Sometimes when we look at the panorama of the past, nuances and unique synchronicities resonate with the present.

With that in mind, I can't help but notice that the song Happy Days Are Here Again was written in 1929.

Even more curious is the name of one of the song's writers — Jack Yellen.

It is also curious that 1929-1932 was the last time Republicans controlled the Senate, House and Presidency.

Hoover was elected in part because people believed his business experience would take the economy and markets to new heights.

It did… for a year.

In 1933, a rich man from New York hated by the establishment massively devalued the U.S. dollar and expanded fiscal stimulus.

It's interesting that the ECB just announced it would not yet end its addiction to QE stimulus policies even though its economy apparently continues to improve just as President Trump announced a war on opiate addiction: an arsenal of stimulants versus a stockpile of depressants stretched across a socionomic web.

The market's hyperventilating against a cultural maze of extremes between the 1% and the 99% is reminiscent of the Great Gatsby era.

A Da Vinci painting sells for $450 million.

They say you can't put a price on time.

Then again, Paul Newman's watch just sold for $17.8 million.

The market skates sublimely across the economic and cultural divisions in the economy.

As Ray Dalio stated recently:

“To understand what's going on in ‘the economy', it is a serious mistake to look at average statistics. This because the wealth and income skews are so great that the average statistics no longer reflect the conditions of the average man. For example, the wealth of the top one-tenth of 1% of the population is about equal to that of the bottom 90% of the population, which is the same sort of wealth gap that existed during the 1935-40 period.”

Dalio went on to say that, “There has been no growth in earned income, and income and wealth gaps have grown and are enormous. Since 1980 median household real incomes have been about flat and the average household in the top 40% earns four times more than the average household in the bottom 60%. While they've experienced some growth recently, real incomes have been flat to down slightly for the average household in the bottom 60% since 1980 (while they have been up for the top 40%). Those in the top 40% now have on average 10 times as much wealth as those in the bottom 60%. That is up from six times as much in 1980.”
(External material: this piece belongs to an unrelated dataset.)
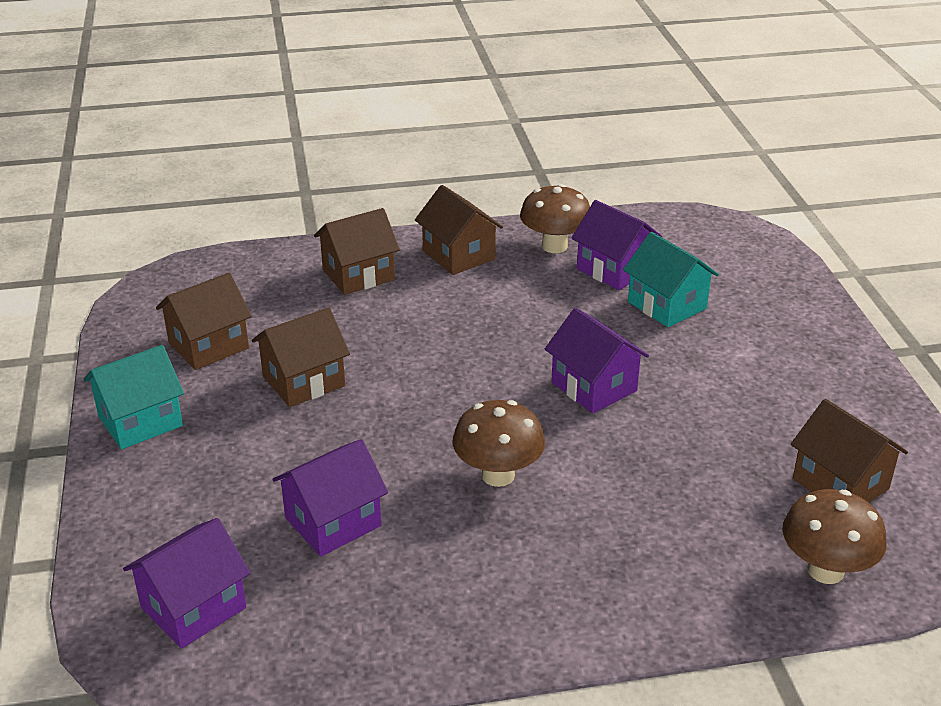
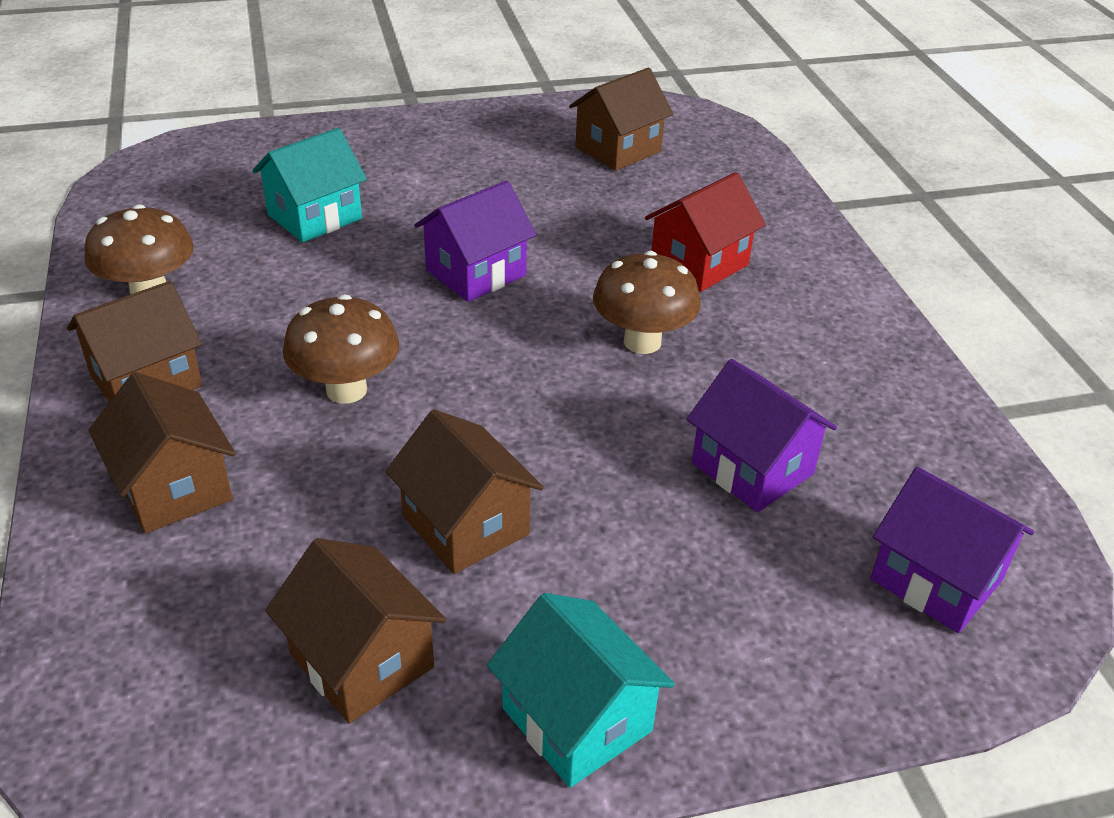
camera: 95 degrees left, 5 degrees up
(614, 270) = (225, 249): purple house -> none
(623, 523) = (699, 263): none -> red house
(825, 570) = (730, 168): brown mushroom -> brown mushroom (346, 390)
There's something bipolar going on in the economy, the culture, and the markets that have numbed and dazed the best and the brightest to the amiable (for now) divorce between price action and price discovery.

The old saw that the stock market is forward-looking discounting out 6 months or so disappeared with QE, not the algomatics.

Many algo and quant strategies (not all) will inevitably fail because backtests never considered a rising rate environment. All these strategies were created in 30+ years of declining interest rates.

The market seems to be walking the tightrope between these two notions.

If money is made by discounting the obvious and betting on the unexpected, what is the presumption of the unexpected in a market mechanism that manipulation has distorted if not broken?

This is the big question going into 2018.

There seems a universality of opinion that the market is in large part been rising for a year on Trump tax reform.

The question of course is if we get tax reform for Christmas, how much of it is already baked into the market.

On October 22, 1986, President Reagan signed the Tax Reform Act of 1986.

The DJIA was at 1800 at the time.

It ran over 50% to 2722 in August 1987.

Is the market going to run up 50% in 10 months again if Trumps tax cut is passed or have we come full circle in 360 months  from 1987?

In other words, is a mirror image foldback playing out where a generation after Reagan, the market ran up prior to the fact and discounted Trump's tax cut?

Succinctly, is a classic buy the rumor sell the news on the table?

Conclusion.

When I was in high school, my dad was a trader. I was in his home office one day and he was annoyed about a position that was falling out of bed.

I asked, “Why don't you just sell it?”

My dad's reply, “To whom?”

His position was large and there were no bids. If he hit the bid, he would just hurt his position even more.

With Central Bankers ‘out of bullets', a reversion to the mean of the passive ETF/selling volatility/complacency bubble may find no remedies for the irredeemable with Mr. Market bewildered in a maze of madness and error.

Strategy.

The SPX and NDX have formed large bearish divergence between their price and their 10-day average Advance/Decline Line indicators warning a top is approaching.

Today is the 9th anniversary of the primary low in 2008.

On my Square of 9 Time & Price Wheel, the number 9 aligns with November 7th, the date of the SPX high…so far.

At the same time, 2591 aligns with today on The Wheel.

The implication is a possible return rally test failure of the November 7th high is on the table.

This would be confirmed in part  by trade below the last swing low on the index at 2557 on November 15.